Machine Learning, Deep Learning and Reinforcement Learning
scikit-learn—Top machine-learning library. Machine learning is a subset of AI. Deep learning is a subset of machine learning that focuses on neural networks.
Keras—One of the easiest to use deep-learning libraries. Keras runs on top of TensorFlow (Google), CNTK (Microsoft’s cognitive toolkit for deep learning) or Theano (Université de Montréal).
TensorFlow—From Google, this is the most widely used deep learning library. TensorFlow works with GPUs (graphics processing units) or Google’s custom TPUs (Tensor processing units) for performance. TensorFlow is important in AI and big data analytics—where processing demands are huge. You’ll use the version of Keras that’s built into TensorFlow.
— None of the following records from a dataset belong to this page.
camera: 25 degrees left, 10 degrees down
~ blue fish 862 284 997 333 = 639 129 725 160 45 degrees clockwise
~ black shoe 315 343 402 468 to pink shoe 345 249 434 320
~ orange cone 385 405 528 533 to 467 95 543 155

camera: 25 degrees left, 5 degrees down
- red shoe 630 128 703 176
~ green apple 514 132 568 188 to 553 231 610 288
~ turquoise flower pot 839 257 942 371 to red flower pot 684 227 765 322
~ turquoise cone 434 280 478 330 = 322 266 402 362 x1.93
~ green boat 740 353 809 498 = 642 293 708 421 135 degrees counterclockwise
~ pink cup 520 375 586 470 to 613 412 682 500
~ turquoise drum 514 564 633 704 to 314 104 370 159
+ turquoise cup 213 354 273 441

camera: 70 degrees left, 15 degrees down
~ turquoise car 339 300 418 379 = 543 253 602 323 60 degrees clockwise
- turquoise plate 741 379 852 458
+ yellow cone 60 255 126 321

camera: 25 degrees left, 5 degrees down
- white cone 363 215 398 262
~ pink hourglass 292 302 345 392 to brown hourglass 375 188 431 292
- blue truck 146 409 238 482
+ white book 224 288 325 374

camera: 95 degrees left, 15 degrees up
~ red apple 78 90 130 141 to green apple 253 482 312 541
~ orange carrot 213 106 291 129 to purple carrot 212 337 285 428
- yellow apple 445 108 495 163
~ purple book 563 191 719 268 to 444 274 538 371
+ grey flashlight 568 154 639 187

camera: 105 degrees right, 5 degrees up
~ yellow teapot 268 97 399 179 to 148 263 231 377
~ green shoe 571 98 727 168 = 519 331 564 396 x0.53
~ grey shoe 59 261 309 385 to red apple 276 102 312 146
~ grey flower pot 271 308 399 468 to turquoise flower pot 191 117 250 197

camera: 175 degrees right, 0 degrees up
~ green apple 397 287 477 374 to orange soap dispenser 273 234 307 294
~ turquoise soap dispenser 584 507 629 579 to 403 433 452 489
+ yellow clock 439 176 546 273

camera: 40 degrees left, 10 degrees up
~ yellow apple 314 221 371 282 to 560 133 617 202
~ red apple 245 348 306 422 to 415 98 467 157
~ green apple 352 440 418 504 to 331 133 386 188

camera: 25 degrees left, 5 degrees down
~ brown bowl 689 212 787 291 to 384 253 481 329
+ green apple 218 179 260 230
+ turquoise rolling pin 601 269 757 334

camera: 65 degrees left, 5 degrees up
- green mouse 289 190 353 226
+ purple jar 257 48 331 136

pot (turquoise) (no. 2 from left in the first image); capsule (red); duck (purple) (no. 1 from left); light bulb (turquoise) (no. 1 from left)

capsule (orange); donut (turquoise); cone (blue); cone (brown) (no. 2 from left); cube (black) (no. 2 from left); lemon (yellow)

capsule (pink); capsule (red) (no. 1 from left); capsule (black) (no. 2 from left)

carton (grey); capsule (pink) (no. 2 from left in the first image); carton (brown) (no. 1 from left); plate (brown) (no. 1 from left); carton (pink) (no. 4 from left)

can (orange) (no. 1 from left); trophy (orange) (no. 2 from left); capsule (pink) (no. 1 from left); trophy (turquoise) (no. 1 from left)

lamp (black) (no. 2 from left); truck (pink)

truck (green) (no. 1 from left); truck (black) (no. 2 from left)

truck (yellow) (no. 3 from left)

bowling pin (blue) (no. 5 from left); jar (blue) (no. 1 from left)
OpenAI Gym—A library and environment for developing, testing and comparing reinforcement-learning algorithms.
Natural Language Processing (NLP)
NLTK (Natural Language Toolkit)—Used for natural language processing (NLP) tasks.
TextBlob—An object-oriented NLP text-processing library built on the NLTK and pattern NLP libraries. TextBlob simplifies many NLP tasks.
Gensim—Similar to NLTK. Commonly used to build an index for a collection of documents, then determine how similar another document is to each of those in the index.